--- START ---

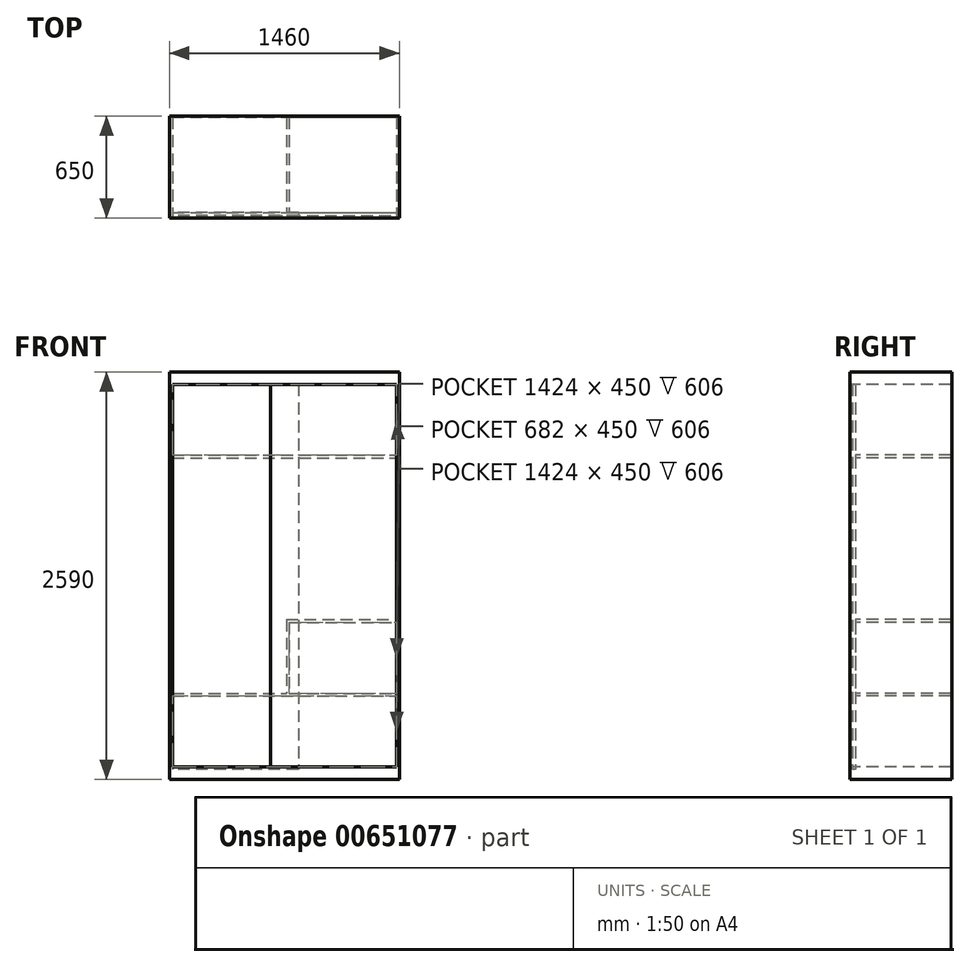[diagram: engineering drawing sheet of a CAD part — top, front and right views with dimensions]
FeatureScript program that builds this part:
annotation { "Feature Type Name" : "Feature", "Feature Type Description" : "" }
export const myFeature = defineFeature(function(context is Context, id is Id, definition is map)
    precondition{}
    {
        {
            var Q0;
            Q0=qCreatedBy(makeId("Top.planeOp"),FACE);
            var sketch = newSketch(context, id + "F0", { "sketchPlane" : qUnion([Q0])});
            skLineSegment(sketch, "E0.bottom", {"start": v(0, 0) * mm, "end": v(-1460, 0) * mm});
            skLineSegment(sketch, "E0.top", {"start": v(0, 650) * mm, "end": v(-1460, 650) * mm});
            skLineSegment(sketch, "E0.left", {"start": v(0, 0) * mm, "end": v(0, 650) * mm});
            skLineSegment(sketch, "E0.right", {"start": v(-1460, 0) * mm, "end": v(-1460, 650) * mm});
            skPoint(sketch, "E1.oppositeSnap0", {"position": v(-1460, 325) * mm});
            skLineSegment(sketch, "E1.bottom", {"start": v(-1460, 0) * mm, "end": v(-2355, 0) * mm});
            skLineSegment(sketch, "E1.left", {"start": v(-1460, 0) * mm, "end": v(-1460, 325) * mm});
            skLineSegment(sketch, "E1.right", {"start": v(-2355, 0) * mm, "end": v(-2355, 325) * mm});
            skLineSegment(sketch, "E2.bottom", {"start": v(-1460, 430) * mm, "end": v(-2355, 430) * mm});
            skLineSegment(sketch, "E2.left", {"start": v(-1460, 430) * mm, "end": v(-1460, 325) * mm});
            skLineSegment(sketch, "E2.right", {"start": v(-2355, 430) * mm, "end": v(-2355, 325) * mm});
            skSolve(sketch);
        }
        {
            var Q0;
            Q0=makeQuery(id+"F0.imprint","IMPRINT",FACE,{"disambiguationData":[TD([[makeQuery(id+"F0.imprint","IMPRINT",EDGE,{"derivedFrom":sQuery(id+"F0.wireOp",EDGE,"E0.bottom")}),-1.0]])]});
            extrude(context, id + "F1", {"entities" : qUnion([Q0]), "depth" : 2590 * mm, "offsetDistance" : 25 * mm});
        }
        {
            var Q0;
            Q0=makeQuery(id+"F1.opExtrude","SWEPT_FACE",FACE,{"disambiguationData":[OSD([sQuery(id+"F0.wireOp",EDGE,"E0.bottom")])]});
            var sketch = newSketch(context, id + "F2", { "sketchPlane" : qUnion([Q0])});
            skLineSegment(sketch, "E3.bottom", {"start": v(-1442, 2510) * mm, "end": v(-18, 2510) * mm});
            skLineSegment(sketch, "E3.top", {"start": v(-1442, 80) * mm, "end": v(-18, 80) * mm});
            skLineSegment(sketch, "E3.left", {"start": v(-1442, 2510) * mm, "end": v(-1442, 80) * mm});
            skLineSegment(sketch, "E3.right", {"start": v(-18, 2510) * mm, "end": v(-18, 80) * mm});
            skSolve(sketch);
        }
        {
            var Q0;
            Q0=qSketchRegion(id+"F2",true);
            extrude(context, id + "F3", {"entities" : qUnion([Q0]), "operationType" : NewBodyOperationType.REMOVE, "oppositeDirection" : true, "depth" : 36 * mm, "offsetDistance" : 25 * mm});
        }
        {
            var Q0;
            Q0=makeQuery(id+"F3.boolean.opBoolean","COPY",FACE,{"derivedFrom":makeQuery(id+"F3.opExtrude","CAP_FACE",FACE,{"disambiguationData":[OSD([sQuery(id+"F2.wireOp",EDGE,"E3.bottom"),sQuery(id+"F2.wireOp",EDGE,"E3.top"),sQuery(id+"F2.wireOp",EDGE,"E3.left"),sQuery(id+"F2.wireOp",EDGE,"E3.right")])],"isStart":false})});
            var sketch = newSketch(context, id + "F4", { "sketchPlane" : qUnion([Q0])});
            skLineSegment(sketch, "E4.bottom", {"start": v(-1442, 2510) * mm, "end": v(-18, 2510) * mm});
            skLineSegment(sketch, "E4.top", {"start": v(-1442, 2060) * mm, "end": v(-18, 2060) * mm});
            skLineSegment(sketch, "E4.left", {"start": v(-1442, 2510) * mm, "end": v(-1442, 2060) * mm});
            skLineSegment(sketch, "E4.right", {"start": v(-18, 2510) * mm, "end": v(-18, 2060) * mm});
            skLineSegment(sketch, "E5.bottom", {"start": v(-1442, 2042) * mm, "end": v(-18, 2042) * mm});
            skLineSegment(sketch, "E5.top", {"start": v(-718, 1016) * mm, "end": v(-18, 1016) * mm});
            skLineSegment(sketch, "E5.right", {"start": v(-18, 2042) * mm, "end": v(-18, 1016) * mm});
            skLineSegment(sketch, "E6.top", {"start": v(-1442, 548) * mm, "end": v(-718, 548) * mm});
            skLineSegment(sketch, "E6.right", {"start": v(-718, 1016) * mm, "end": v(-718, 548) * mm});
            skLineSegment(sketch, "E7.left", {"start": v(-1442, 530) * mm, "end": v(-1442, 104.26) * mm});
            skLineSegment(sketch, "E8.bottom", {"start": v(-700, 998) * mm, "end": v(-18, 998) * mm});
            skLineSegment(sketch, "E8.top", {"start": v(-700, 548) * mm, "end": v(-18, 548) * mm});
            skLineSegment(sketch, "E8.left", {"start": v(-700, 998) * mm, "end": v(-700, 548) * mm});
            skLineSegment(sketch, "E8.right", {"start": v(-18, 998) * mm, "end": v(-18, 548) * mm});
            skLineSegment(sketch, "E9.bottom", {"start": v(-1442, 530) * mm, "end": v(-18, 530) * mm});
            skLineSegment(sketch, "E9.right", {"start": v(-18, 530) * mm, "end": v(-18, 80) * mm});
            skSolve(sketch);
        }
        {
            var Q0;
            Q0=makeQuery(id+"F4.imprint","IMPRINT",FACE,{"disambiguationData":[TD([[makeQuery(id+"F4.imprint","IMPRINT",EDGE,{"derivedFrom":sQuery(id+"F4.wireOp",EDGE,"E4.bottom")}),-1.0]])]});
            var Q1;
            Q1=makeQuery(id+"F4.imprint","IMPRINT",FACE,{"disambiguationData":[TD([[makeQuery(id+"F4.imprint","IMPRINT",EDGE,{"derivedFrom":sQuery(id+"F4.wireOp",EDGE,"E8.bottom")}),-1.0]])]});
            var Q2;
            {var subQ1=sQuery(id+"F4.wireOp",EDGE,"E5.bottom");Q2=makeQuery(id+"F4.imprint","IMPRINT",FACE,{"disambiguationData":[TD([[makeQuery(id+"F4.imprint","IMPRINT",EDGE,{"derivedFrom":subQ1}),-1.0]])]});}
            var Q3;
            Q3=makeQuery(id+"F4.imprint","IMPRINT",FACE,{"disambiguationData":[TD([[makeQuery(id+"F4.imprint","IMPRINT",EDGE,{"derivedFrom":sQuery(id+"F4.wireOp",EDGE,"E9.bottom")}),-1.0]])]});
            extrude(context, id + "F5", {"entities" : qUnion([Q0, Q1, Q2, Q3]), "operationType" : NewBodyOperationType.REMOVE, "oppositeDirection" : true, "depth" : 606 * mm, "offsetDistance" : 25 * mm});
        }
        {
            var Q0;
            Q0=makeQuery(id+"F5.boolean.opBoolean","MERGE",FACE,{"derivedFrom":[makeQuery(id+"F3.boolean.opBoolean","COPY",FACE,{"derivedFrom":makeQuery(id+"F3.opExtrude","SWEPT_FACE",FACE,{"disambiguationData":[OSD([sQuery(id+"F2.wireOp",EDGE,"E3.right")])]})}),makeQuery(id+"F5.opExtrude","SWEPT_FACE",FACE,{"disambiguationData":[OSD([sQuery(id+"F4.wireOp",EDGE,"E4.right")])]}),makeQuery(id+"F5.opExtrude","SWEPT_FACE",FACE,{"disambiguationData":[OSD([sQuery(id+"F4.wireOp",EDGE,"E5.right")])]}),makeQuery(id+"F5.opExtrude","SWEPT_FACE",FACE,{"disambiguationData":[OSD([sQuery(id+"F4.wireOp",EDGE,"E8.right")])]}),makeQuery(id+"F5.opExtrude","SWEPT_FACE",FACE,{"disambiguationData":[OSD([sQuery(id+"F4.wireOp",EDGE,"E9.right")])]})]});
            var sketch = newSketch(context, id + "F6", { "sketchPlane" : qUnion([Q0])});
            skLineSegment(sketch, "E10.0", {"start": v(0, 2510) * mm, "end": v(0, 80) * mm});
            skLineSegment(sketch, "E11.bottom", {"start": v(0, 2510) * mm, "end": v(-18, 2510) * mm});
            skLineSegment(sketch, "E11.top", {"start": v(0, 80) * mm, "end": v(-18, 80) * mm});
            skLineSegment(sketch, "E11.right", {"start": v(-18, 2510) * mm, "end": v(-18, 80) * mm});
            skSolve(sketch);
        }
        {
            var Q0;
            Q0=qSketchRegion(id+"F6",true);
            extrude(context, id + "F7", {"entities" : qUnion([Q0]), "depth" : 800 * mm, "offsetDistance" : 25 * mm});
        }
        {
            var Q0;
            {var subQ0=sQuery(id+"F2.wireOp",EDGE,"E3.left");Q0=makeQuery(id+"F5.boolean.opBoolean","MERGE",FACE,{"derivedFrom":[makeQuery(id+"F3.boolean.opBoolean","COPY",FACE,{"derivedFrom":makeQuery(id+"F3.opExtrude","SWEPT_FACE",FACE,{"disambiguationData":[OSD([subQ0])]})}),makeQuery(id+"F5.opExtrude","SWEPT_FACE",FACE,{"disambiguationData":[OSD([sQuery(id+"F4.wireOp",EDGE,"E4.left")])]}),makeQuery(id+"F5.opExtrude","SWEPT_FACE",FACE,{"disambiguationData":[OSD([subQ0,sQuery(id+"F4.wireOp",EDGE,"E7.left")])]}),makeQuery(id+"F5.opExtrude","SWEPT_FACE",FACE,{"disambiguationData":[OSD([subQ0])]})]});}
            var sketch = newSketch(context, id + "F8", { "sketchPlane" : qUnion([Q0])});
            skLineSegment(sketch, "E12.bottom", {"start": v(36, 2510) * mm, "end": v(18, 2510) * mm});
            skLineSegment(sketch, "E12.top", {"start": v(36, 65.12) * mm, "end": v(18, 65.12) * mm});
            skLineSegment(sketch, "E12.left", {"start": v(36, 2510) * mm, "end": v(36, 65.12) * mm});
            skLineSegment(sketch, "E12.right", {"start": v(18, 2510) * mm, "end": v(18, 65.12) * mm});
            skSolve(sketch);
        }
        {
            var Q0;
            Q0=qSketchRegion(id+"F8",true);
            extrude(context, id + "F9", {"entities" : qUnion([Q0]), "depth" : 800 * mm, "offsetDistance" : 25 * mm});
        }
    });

--- END ---
--- START ---

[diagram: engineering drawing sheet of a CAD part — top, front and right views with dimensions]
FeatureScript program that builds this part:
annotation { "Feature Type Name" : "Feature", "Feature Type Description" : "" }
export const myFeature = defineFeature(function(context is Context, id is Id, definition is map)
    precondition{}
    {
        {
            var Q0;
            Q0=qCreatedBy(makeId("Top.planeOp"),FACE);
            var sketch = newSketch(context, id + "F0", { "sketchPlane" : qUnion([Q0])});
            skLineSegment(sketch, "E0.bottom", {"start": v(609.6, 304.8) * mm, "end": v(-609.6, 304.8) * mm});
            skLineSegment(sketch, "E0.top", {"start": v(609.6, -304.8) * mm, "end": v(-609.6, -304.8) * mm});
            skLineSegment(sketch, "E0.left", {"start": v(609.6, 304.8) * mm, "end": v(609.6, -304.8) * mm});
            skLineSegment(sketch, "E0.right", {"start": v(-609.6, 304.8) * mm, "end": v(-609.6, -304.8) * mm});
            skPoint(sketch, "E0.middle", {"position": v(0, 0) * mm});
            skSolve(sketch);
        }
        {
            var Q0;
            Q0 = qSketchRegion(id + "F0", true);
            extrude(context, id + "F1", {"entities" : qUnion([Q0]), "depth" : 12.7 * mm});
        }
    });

--- END ---

> _Brief_: How many lines in the rows above contain the string "qSketchRegion"? Case counts. Give only the number.

> _Task answer_: 4